What you need to do –
From the data that follows, set down exactly the lines from the one with "zdravlje svih ostalih" through the one with "mönster och deras enheter.", counting both. Pictures stay out.

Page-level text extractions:
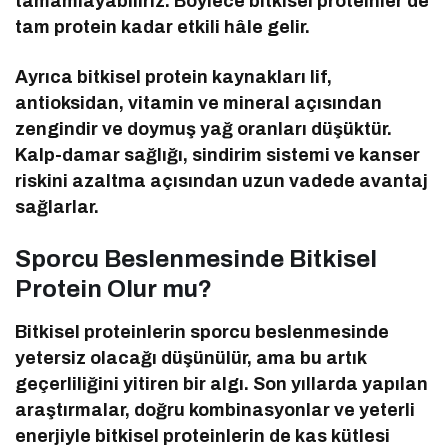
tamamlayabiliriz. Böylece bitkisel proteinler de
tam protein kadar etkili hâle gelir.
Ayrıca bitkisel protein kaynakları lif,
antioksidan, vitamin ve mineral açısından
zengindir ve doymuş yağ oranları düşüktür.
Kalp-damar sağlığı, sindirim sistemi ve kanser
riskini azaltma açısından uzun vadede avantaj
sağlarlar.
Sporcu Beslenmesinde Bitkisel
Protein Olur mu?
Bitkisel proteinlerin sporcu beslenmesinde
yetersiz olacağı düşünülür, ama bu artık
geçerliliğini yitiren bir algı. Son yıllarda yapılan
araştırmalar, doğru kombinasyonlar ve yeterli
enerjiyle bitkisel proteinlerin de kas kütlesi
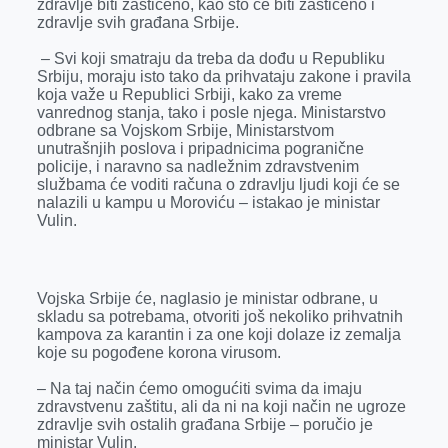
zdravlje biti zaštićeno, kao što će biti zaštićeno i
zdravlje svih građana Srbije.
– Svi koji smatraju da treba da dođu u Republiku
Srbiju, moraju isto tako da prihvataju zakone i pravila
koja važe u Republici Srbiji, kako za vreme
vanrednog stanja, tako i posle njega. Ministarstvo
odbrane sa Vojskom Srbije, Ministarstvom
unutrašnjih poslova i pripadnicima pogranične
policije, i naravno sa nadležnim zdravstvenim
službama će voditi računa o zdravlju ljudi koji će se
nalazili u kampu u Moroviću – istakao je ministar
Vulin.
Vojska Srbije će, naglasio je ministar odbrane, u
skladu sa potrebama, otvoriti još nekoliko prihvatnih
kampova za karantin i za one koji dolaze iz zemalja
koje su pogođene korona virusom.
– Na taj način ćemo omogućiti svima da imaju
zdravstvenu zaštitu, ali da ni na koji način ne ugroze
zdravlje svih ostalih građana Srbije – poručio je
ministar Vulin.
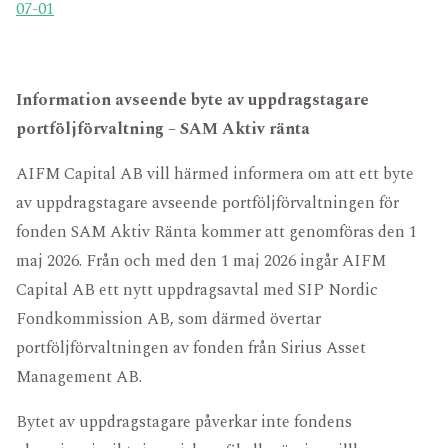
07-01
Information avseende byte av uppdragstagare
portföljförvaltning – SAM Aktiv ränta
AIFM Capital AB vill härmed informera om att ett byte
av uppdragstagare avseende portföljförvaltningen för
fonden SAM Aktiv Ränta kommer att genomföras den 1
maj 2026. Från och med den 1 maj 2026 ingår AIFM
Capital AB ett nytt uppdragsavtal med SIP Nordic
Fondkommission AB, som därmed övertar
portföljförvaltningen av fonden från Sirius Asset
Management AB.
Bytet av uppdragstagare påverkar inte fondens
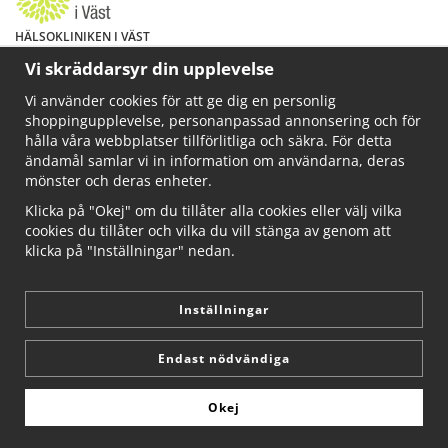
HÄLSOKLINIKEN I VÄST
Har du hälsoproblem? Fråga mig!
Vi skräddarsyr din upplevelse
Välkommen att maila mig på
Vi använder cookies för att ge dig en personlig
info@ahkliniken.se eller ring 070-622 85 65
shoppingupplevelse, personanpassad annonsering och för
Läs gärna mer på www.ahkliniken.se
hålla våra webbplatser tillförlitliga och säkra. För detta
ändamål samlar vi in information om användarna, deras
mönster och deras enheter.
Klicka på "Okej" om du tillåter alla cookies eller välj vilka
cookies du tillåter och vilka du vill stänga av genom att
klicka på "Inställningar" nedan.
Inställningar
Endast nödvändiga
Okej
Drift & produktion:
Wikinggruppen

Answer box –
zdravlje svih ostalih građana Srbije – poručio je
ministar Vulin.
07-01
Information avseende byte av uppdragstagare
portföljförvaltning – SAM Aktiv ränta
AIFM Capital AB vill härmed informera om att ett byte
av uppdragstagare avseende portföljförvaltningen för
fonden SAM Aktiv Ränta kommer att genomföras den 1
maj 2026. Från och med den 1 maj 2026 ingår AIFM
Capital AB ett nytt uppdragsavtal med SIP Nordic
Fondkommission AB, som därmed övertar
portföljförvaltningen av fonden från Sirius Asset
Management AB.
Bytet av uppdragstagare påverkar inte fondens
HÄLSOKLINIKEN I VÄST
Har du hälsoproblem? Fråga mig!
Vi skräddarsyr din upplevelse
Välkommen att maila mig på
Vi använder cookies för att ge dig en personlig
info@ahkliniken.se eller ring 070-622 85 65
shoppingupplevelse, personanpassad annonsering och för
Läs gärna mer på www.ahkliniken.se
hålla våra webbplatser tillförlitliga och säkra. För detta
ändamål samlar vi in information om användarna, deras
mönster och deras enheter.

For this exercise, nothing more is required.